Я вступил в разговор с присутствовавшими офицерами и узнал, что царь иудеев был приговорен к смерти Понтием Пилатом. Они, конечно, бичевали Иисуса и издевались над ним во дворе, но делали это скорее для того, чтобы немного поразвлечься, затем они собирались его отпустить. Создавалось впечатление всеобщего смятения в их среде: они все как бы искали себе оправдания и старались переложить вину за происшедшее на иудеев.
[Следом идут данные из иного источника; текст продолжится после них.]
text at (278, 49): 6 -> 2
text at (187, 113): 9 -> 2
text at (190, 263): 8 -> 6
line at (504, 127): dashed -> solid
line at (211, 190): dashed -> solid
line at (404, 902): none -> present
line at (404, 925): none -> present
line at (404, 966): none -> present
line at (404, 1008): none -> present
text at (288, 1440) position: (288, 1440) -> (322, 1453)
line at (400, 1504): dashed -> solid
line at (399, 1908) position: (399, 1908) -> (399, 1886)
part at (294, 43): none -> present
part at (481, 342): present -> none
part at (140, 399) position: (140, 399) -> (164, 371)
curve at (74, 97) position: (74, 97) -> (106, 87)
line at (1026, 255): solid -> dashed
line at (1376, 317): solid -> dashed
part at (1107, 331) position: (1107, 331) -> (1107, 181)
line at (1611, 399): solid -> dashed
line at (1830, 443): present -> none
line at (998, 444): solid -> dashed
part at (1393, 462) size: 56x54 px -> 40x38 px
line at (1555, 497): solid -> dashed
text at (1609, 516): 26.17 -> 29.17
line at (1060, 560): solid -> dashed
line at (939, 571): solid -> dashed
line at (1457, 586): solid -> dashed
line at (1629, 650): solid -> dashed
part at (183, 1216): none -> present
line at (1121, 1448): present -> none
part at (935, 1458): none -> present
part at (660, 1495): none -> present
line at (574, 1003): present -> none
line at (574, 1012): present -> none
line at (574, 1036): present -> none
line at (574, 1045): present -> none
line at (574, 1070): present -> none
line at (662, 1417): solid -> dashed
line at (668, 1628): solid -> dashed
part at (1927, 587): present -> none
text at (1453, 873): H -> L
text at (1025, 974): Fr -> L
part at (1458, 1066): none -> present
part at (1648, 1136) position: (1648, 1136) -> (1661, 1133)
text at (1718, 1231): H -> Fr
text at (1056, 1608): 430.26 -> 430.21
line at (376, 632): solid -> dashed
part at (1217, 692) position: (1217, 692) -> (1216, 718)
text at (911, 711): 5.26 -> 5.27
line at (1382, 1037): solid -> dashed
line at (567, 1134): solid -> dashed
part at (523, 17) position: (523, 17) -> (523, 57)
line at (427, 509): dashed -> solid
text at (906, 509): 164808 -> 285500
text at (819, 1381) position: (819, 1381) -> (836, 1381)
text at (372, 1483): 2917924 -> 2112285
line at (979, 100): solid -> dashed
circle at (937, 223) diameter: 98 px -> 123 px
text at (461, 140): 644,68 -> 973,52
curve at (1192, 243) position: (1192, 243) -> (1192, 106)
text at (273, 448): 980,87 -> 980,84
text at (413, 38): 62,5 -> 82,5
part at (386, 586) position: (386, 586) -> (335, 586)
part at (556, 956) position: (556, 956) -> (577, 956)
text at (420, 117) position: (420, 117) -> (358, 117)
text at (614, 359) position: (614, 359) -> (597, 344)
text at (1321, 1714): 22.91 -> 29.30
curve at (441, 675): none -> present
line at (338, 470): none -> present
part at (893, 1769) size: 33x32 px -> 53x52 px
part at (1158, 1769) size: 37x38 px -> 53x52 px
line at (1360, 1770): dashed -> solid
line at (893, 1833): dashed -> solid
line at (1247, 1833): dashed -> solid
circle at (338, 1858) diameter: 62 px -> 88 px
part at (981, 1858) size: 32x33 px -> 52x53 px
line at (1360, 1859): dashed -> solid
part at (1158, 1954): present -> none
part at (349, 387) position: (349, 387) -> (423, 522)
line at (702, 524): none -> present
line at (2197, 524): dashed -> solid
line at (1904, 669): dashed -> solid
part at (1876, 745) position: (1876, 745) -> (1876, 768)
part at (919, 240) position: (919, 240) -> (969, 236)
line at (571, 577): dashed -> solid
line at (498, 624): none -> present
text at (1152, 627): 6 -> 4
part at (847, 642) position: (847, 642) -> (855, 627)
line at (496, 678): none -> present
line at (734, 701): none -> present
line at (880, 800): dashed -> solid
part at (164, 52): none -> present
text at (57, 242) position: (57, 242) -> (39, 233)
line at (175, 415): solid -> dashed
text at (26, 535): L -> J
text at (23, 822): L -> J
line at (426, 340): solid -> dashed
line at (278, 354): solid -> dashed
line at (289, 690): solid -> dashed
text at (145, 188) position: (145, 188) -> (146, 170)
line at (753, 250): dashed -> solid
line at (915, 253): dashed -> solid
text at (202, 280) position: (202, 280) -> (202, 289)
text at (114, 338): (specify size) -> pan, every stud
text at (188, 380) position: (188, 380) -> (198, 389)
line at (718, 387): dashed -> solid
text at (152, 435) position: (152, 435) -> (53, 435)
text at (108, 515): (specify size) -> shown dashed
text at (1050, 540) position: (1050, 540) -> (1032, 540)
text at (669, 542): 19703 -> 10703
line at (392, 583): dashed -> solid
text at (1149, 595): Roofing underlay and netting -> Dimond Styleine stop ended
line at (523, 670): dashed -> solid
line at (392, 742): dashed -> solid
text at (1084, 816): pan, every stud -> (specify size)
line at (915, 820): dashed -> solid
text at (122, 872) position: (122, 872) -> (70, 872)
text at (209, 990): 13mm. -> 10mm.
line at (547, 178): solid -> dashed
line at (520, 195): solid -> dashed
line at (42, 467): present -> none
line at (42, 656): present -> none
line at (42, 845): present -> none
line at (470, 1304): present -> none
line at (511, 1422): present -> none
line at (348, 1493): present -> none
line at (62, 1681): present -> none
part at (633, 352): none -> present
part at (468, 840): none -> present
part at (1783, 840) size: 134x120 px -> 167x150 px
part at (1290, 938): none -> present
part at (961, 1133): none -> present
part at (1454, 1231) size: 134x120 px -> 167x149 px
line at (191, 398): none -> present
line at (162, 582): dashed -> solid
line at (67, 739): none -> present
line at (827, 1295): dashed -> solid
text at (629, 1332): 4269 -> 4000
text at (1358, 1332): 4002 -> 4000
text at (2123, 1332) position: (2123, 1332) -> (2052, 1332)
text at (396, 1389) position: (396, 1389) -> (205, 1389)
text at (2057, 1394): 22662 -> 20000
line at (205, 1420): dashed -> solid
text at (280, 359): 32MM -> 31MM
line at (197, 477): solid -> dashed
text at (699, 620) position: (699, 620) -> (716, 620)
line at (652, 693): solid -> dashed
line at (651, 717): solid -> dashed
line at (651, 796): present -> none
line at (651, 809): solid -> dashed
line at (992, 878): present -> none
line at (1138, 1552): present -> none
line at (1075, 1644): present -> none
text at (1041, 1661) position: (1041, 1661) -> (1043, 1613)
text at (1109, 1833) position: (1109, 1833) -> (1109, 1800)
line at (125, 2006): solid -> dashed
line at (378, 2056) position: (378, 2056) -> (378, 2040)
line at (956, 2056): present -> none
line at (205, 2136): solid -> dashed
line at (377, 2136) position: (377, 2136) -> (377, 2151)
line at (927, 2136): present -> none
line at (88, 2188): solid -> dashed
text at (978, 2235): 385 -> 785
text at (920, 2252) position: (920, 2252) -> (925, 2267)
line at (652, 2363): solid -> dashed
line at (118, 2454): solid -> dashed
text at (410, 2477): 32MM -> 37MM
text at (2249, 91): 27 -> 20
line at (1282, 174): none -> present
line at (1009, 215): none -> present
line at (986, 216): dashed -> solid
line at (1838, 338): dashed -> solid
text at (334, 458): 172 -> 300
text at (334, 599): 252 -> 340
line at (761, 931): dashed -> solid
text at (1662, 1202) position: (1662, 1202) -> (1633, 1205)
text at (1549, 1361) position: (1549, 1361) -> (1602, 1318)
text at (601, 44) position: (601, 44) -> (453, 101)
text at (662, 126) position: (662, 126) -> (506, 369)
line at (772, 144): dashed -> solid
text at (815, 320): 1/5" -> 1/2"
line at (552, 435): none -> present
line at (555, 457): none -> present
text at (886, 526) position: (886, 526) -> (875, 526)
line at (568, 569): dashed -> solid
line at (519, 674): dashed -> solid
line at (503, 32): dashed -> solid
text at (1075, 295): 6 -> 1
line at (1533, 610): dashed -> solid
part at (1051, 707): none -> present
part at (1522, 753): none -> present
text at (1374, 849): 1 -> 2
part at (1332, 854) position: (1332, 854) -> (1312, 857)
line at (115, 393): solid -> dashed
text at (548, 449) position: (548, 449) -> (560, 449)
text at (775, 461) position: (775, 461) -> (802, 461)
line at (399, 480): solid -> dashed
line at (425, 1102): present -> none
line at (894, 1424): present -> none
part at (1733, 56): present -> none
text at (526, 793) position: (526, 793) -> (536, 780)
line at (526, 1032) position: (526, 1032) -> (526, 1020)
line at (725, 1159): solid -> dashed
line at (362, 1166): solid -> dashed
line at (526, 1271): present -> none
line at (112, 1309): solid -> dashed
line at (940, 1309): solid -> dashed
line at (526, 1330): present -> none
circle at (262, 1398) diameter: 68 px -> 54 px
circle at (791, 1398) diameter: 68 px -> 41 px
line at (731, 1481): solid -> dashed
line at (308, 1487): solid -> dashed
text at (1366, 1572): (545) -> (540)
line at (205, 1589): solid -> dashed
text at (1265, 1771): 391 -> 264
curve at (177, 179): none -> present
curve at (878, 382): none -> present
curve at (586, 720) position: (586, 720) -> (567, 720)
Землетрясение произвело сильное впечатление; находясь под воздействием вина, некоторые из них принялись рассказывать о чудесах, которые молва приписывала этому Иисусу: он исцелил многих больных, умел изгонять демонов, ему даже удалось оживить мертвого человека, несколько дней пролежавшего в гробу неподалеку от Иерусалима.
Последний рассказ можно было воспринять как пример того, с какой скоростью распространяются слухи о событиях, не вписывающихся в рамки общего представления. Я с трудом сдерживал улыбку, слушая рассказы этих относительно образованных людей, оказавшихся столь падкими на сказки, лишенные всякого здравого смысла. Один из них даже утверждал, будто знает имя воскресшего! С совершенно серьезным видом они сообщали, что новость об этом воскрешении, сразу же разнесшаяся по всему городу, довела до крайней озлобленности первосвященников, решивших после этого убить творца подобных чудес!
Начальник каравана верблюдов, прибывший в город на праздник Пасхи, дабы продемонстрировать нетерпимость сынов Израиля, рассказал о том, что царь Ирод Галилейский несколько лет тому назад приказал убить пророка, который пришел из пустыни и крестил в водах Иордана толпы людей, чтобы открыть им врата в новое царство. Он видел его собственными глазами: тот был одет в верблюжью шкуру и никогда не ел мяса!
Говорили также, что на берегу Мертвого моря, в труднодоступной пустыне, нашла пристанище община, уединившаяся для того, чтобы изучать Святое Писание и ждать прихода нового владыки. Живущие в этой общине пользуются отдельным календарем и соблюдают определенную иерархию.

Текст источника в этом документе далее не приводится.